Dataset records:

┄┄┄┄┄┄┄┄┄┄┄┄┄┄┄┄┄┄┄┄

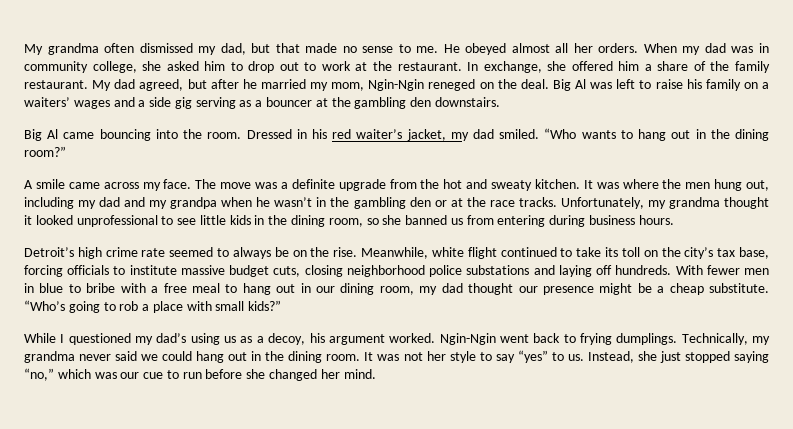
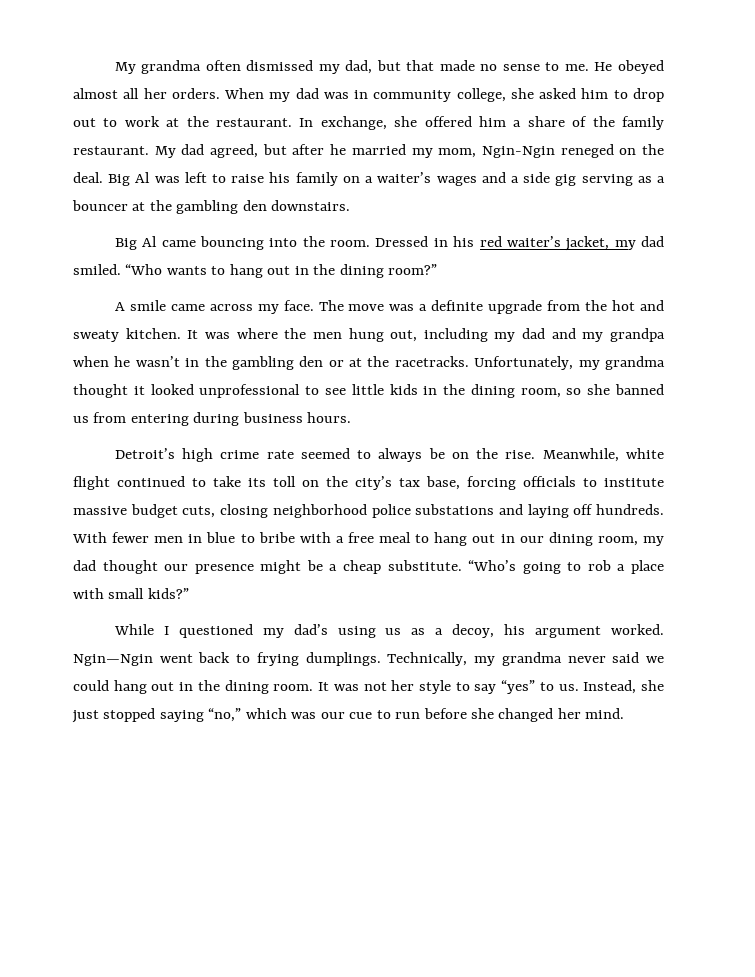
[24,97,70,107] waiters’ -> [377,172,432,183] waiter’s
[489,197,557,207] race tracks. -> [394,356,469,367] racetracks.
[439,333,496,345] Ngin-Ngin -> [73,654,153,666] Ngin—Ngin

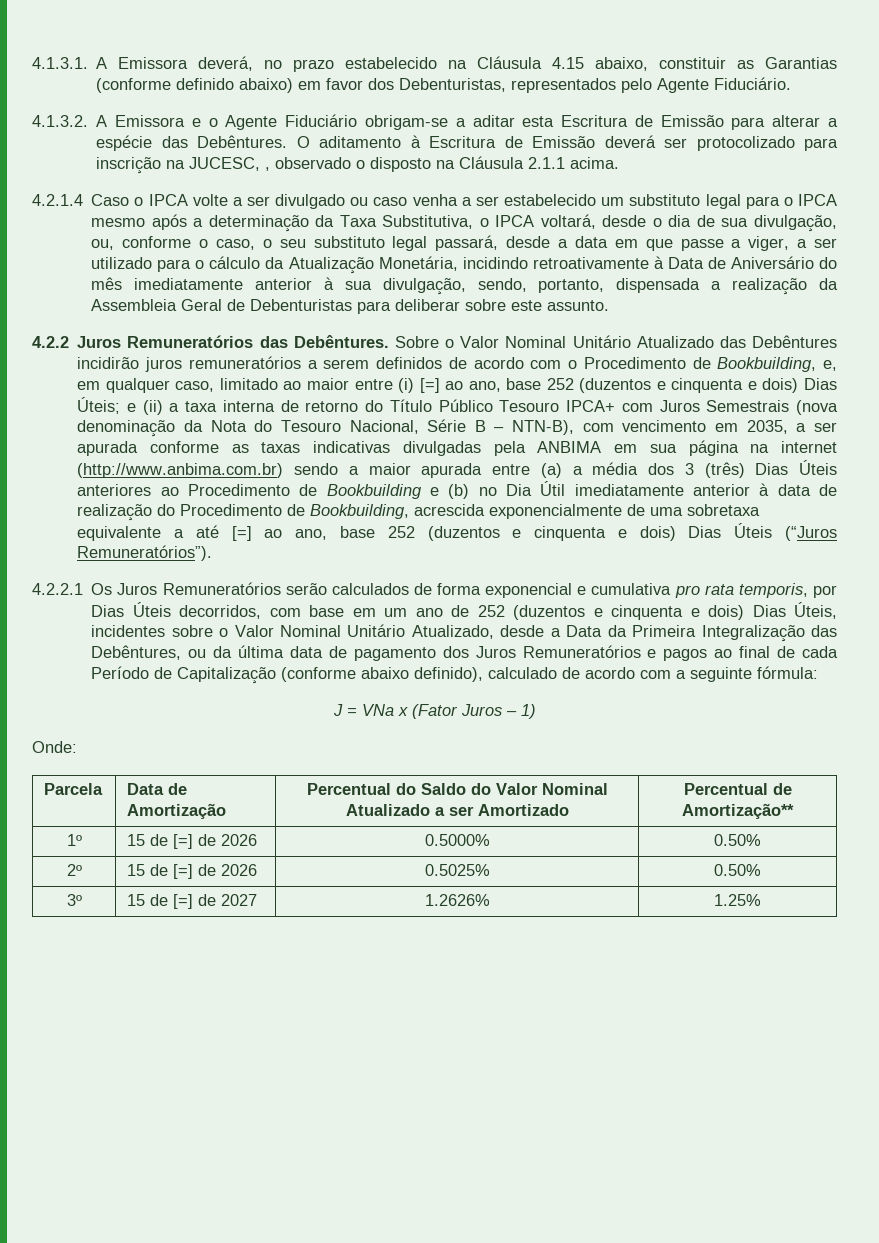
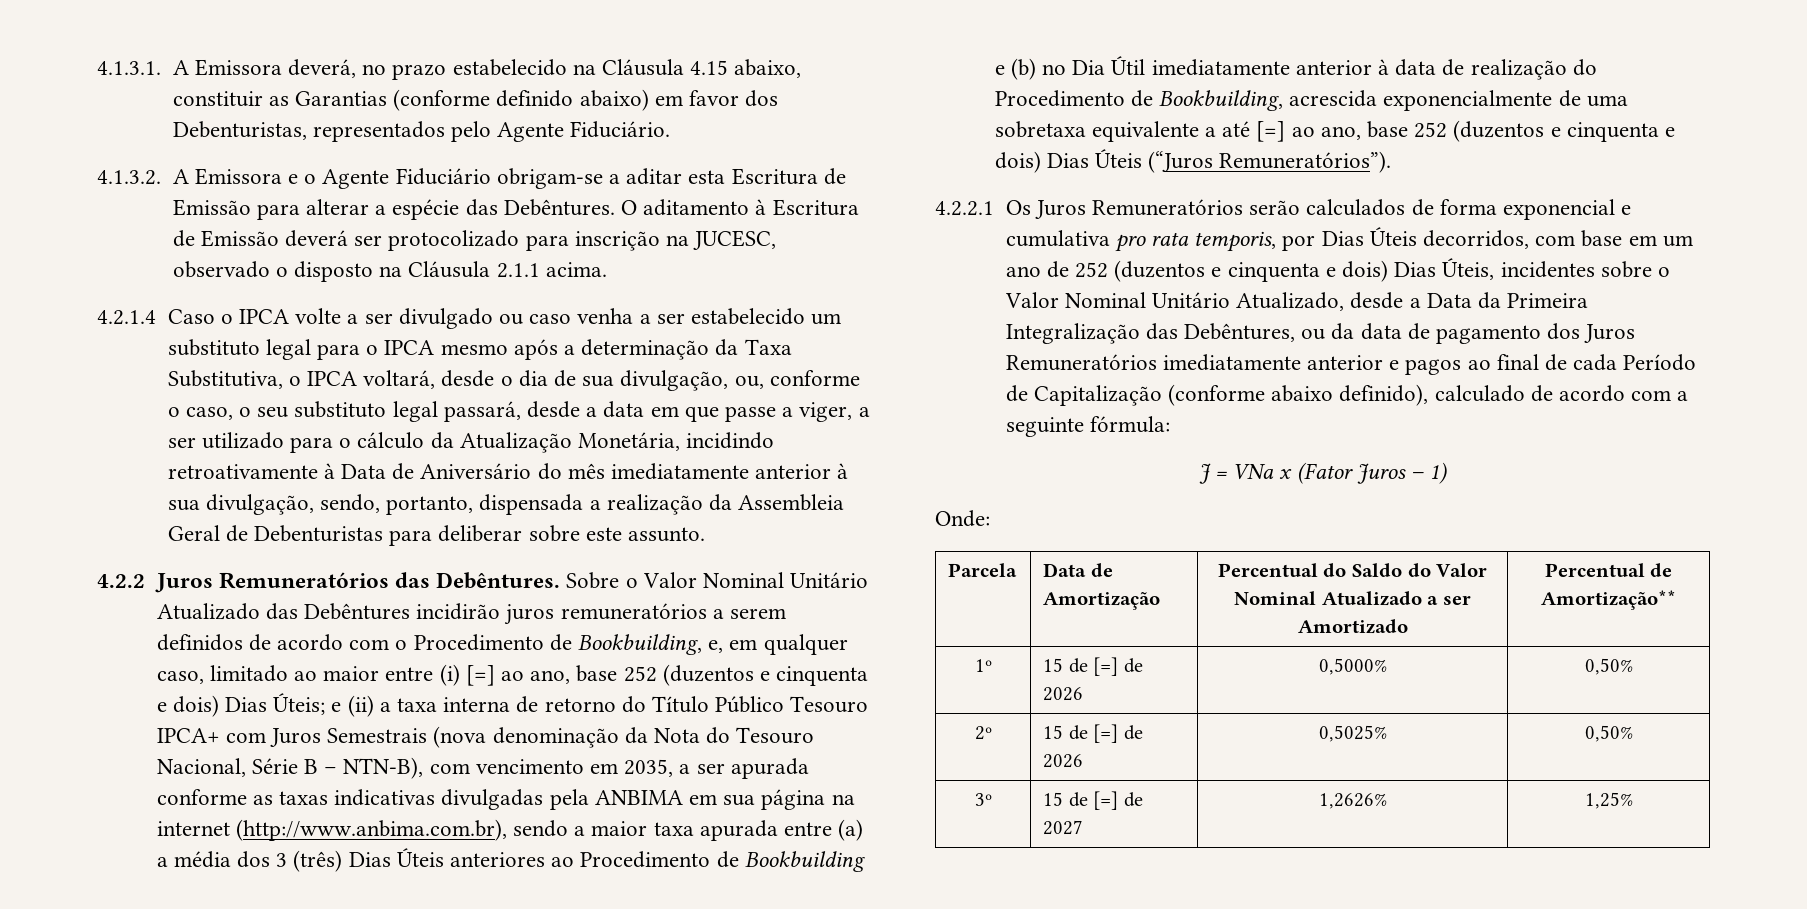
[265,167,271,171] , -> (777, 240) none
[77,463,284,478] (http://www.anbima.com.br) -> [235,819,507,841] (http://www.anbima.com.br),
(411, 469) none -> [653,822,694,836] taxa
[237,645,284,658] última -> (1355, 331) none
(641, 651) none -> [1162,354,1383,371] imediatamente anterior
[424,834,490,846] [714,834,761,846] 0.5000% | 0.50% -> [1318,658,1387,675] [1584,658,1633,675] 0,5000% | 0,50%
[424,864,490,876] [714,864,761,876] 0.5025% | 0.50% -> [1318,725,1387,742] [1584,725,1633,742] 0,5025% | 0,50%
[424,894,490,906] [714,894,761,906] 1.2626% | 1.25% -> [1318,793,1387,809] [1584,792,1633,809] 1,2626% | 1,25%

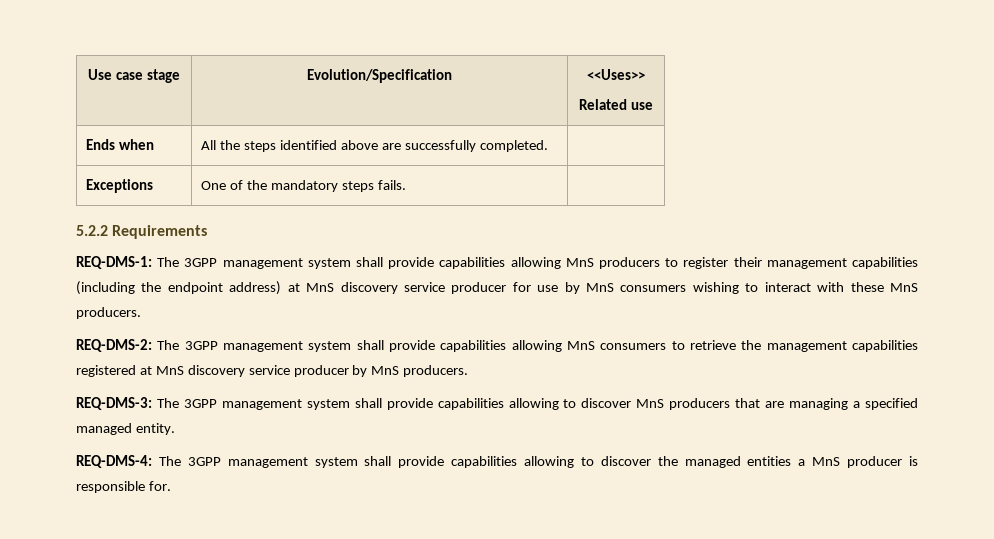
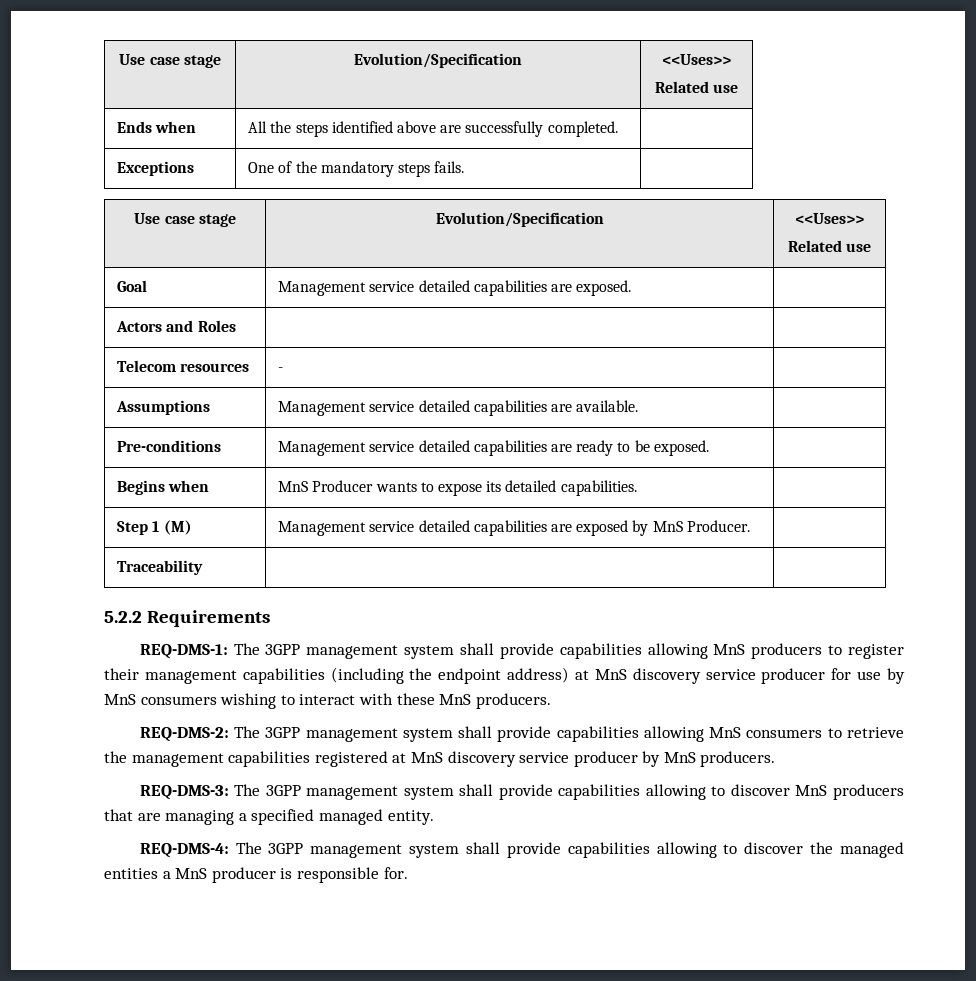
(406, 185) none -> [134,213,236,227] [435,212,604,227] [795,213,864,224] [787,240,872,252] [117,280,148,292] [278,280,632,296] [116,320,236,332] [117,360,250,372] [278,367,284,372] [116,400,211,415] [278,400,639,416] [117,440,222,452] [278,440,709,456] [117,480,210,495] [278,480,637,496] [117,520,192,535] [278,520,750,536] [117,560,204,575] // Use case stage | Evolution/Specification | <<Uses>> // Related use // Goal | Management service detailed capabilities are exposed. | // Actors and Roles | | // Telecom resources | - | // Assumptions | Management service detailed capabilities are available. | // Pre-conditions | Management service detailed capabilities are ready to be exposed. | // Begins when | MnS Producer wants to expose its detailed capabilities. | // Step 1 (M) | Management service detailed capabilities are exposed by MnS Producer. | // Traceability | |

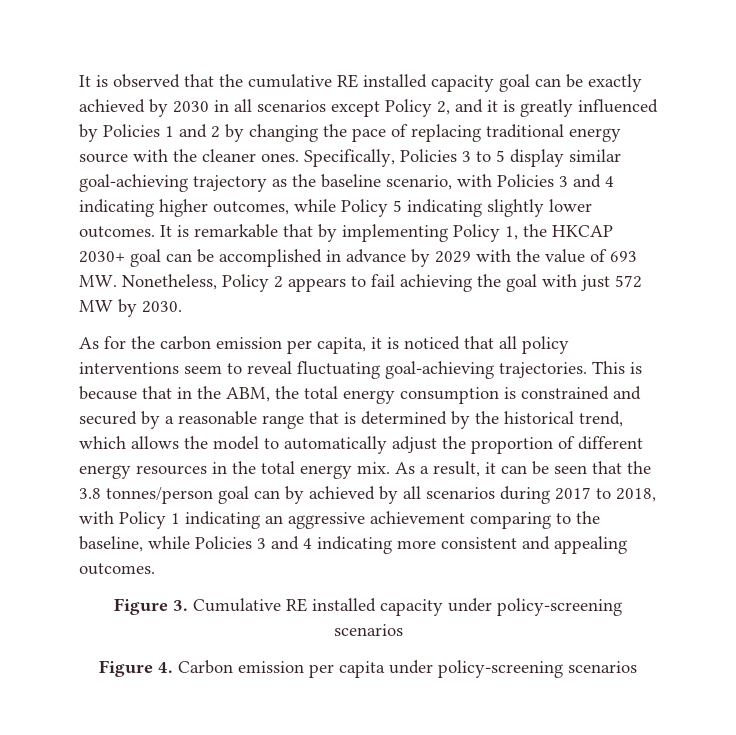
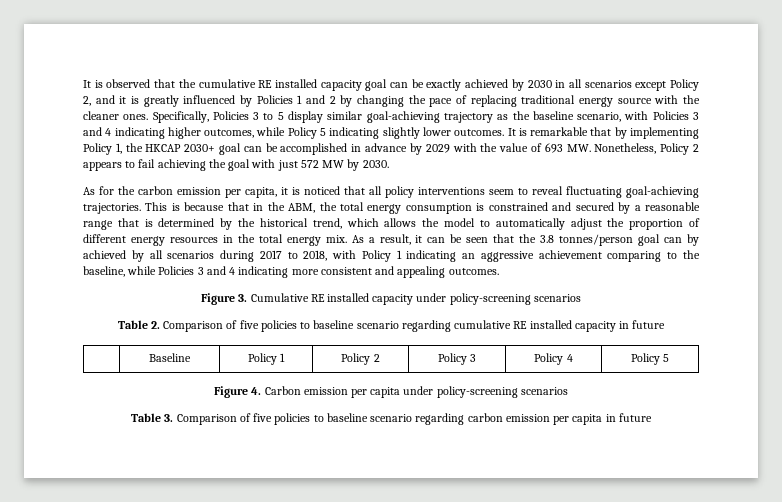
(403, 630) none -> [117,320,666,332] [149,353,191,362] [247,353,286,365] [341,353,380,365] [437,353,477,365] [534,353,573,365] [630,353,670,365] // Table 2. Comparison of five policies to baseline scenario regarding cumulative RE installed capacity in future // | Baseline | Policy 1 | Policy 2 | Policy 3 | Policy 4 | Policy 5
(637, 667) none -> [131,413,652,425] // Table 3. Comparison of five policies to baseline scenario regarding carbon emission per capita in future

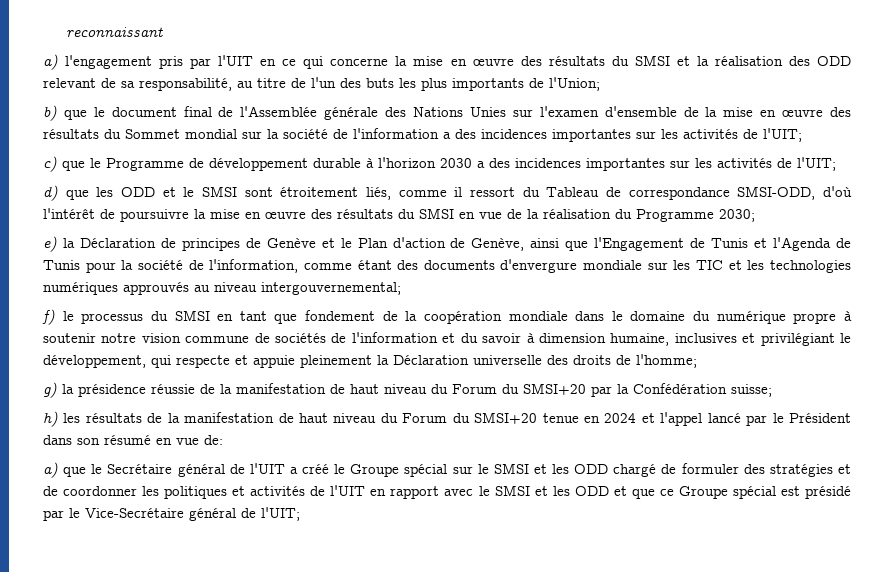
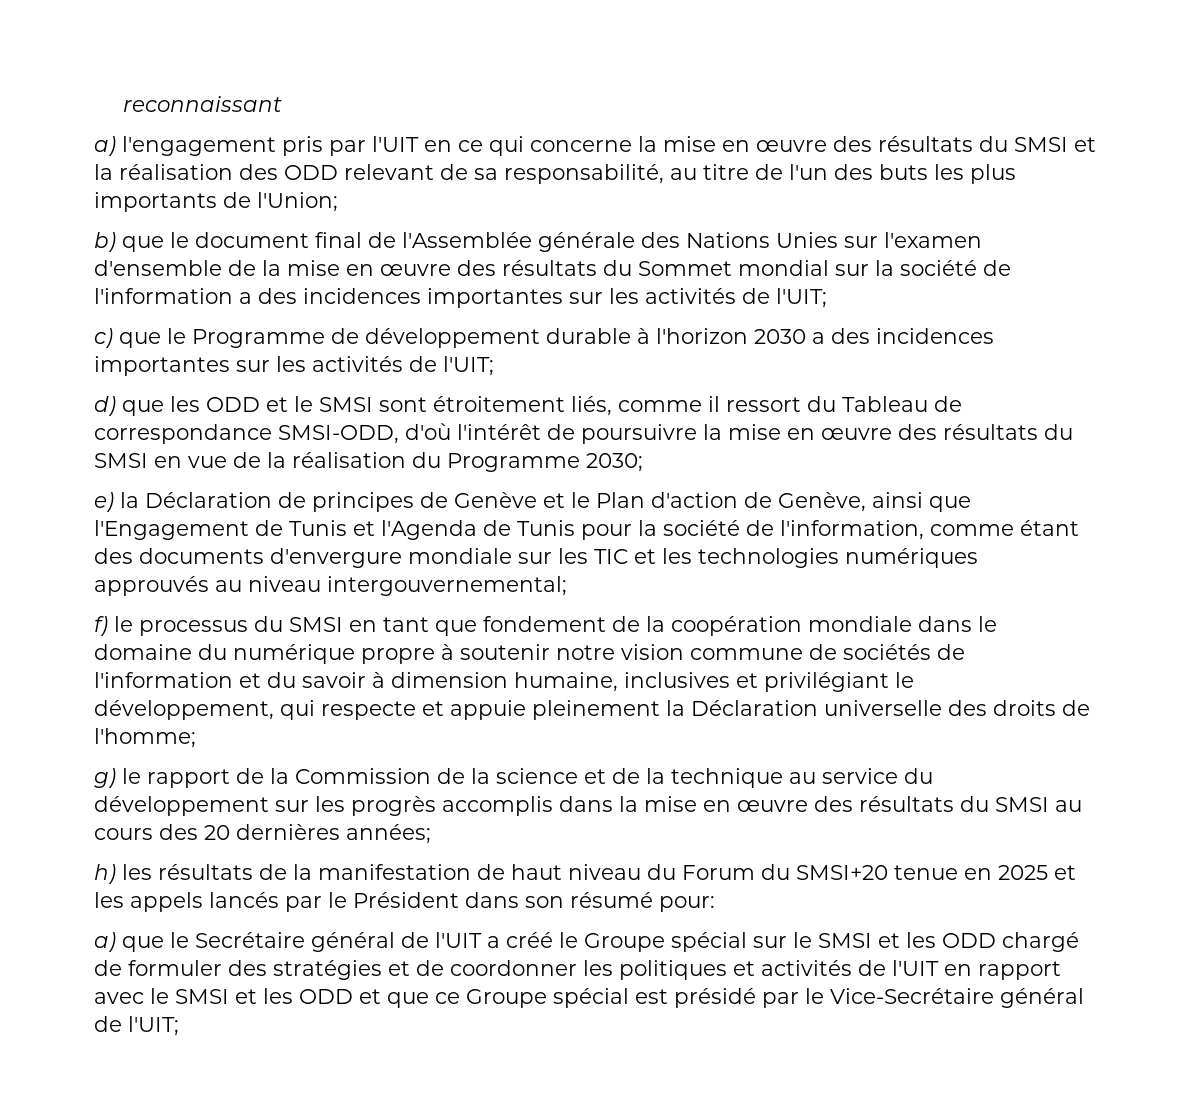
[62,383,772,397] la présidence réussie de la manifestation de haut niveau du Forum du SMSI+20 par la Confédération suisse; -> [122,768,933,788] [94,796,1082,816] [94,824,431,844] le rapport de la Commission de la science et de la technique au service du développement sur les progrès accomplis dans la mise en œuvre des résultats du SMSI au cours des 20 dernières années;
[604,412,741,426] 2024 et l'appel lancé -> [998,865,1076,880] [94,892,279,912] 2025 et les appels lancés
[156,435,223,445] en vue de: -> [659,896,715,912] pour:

┄┄┄┄┄┄┄┄┄┄┄┄┄┄┄┄┄┄┄┄

Scan the lines above for the word "policies" and copy every one where it occurs.

Response area:
(403, 630) none -> [117,320,666,332] [149,353,191,362] [247,353,286,365] [341,353,380,365] [437,353,477,365] [534,353,573,365] [630,353,670,365] // Table 2. Comparison of five policies to baseline scenario regarding cumulative RE installed capacity in future // | Baseline | Policy 1 | Policy 2 | Policy 3 | Policy 4 | Policy 5
(637, 667) none -> [131,413,652,425] // Table 3. Comparison of five policies to baseline scenario regarding carbon emission per capita in future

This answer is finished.